Ein einziges Mal war die lethargische Kanzlerin empört. Als bekannt wurde, daß der Große Bruder auch ihr Handy abhört. Niemals hatte sie ihm Grund gegeben, ihr zu mißtrauen. »Ausspähen unter Freunden – das geht gar nicht.« Das war alles, was sie in Ausübung ihres Amtseides, Schaden vom deutschen Volk zu wenden, zu sagen sich aufraffte. Das Abhören, das Ausspähen des gesamten Restvolkes ist ihr egal.
Und sie schweigt zu dem auch von deutschem Boden aus – der allerdings war dazu schon immer tauglich – betriebenen Mord auf anderen Kontinenten. Seit dem Dienstag in der Karwoche, seit der Arte-Dokumentation »Die Drohne« (noch in der Arte-Mediathek zu sehen) wissen wir, daß Merkels Freunde unter Barack Obama den schon von George W. Bush initiierten Drohnenmord hemmungslos ausweiten. In Pakistan gibt es alle zwei, drei Tage Drohneneinsätze. Gefangene werden nicht mehr gemacht. Aus humanitären Gründen. So bleiben – das hat Obama versprochen – den Opfern neue Guantanamos erspart. Es ist nur noch ein Videospiel. Ein Klick und die Sache ist erledigt. Und wenn dann in Nordwasiristan tote und verletzte Kinder auf der Straße liegen und keiner zu Hilfe eilt, aus Angst vor der Drohne, sorry, shit happens. Der Krieg gegen den Terror geht weiter.
Spätestens seit einer »Panorama«-Sendung im Mai letzten Jahres ist der Kanzlerin bekannt, daß vom deutschen US-Stützpunkt Ramstein aus völkerrechtswidrige Todesdrohnen der US-Luftwaffe in Afrika gesteuert werden. Drohnentypen mit sprechenden Namen: Predator (Raubtier), Global Hawk (Globaler Habicht) und Reaper (Sensenmann). Daß Edward Snowden dazu vor dem parlamentarischen Untersuchungsausschuß aussagt, hat Angela Merkel erst einmal verhindert, indem sie dessen CDU-Vorsitzenden zum Rücktritt veranlaßte.
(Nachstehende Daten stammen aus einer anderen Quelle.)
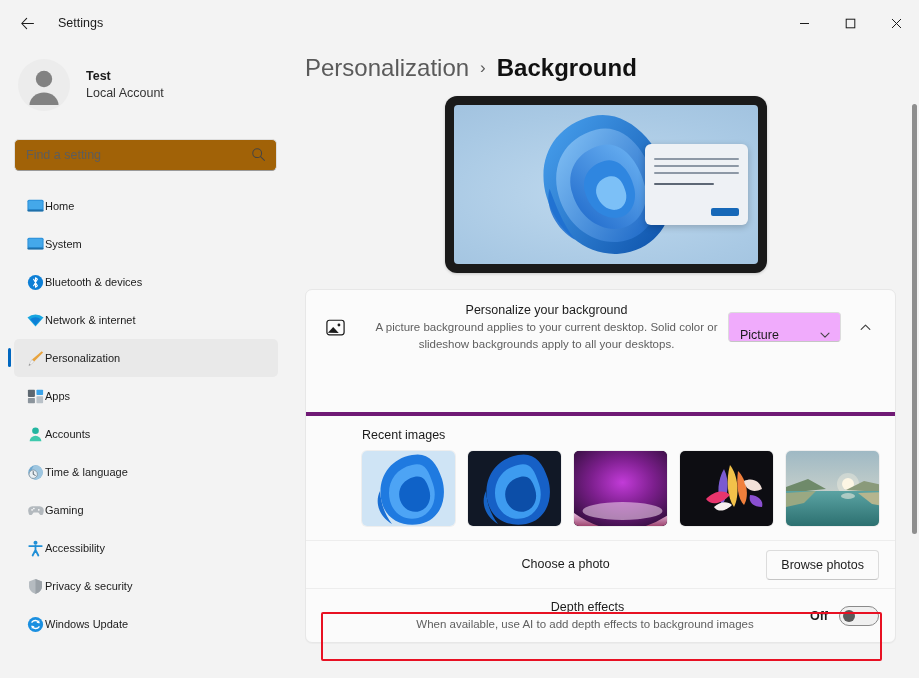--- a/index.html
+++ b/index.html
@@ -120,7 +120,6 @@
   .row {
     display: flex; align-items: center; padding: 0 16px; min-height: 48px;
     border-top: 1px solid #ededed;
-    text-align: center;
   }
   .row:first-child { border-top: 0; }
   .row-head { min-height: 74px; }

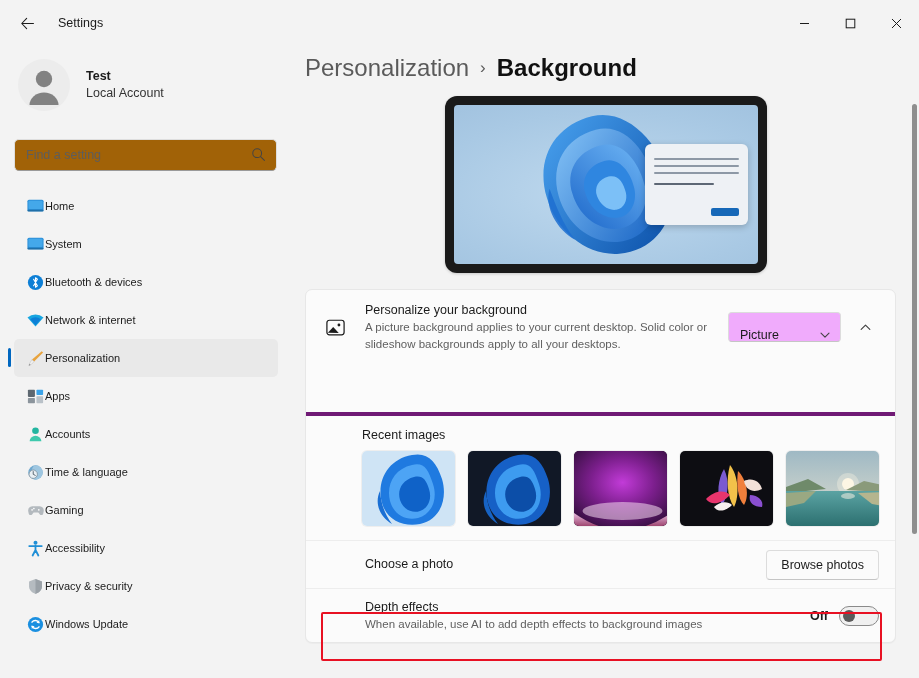--- a/index.html
+++ b/index.html
@@ -129,10 +129,10 @@
   .row-sub { font-size: 11.5px; color: #5f5f5f; line-height: 1.5; max-width: 370px; }
 
   .combo {
-    min-width: 113px; height: 30px; background: #f0abfc;
+    min-width: 113px; height: 30px; background: #fde047;
     border: 1px solid #dcdcdc; border-bottom-color: #c5c5c5; border-radius: 4px;
     display: flex; align-items: center; justify-content: space-between;
-    padding: 16px 9px 0 11px; font-size: 12.5px; color: #1b1b1b;
+    padding: 16px 9px 0 11px; font-size: 12.5px; color: #1b1b1b; font-style: italic;
   }
   .btn-std {
     height: 30px; padding: 0 14px; background: #fbfbfb;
Von deutschem Boden können die USA zwar Todesdrohnen in Afrika lenken, hier in Europa können sie diesen Terror noch nicht anwenden. Statt dessen gibt es andere Methoden, die wir aus der sorgfältig abgeschirmten NATO-Untergrundorganisation »Stay behind« kennen mit dem Sprengstoffanschlag auf den Bahnhof von Bologna. Oder dem Oktoberfest-Attentat durch Mitglieder der von Franz Josef Strauß geförderten Wehrsportgruppe Hoffmann. Auch das Morden des NSU konnte nur deshalb so lange unentdeckt bleiben, weil er im Verfassungsschutz eine zuverlässige Schutzstaffel besaß. Mit einem Schutzpatron im hessischen Innenministerium, der heute als schwarzgrüner Ministerpräsident fungiert.
Die NSU-Aktivistin Beate Zschäpe hat darum die freie Wahl: Entweder hält sie ihr Schweigen bis zum Ende ihres Prozesses durch, in dem entscheidende Anträge der Opferanwälte einfach abgebügelt werden. Oder sie erklärt ihre Aussagebereitschaft. Dann geht es ihr wohl genau wie Heinz Lembke, jenem Stay-behind-Förster in der Lüneburger Heide mit seinen 33 Waffen- und Sprengstoffdepots im Hermann-Löns-Land. Am Morgen des Tages, an dem er doch noch vor dem Bundesanwalt aussagen wollte, fand er sich in seiner Zelle an einem Kabel erhängt wieder. Selbstmord selbstverständlich.
So etwas muß Angela Merkel wegen ihrer hervorgehobenen Stellung von ihren Freunden nicht befürchten. Doch sie redet nicht. Nicht über die totale Überwachung aller Bundesbürger durch die NSA. Nicht über Ramstein, von wo der Drohnenmord in Afrika gelenkt wird.
Das Schweigen der Kanzlerin dröhnt über diesem Land.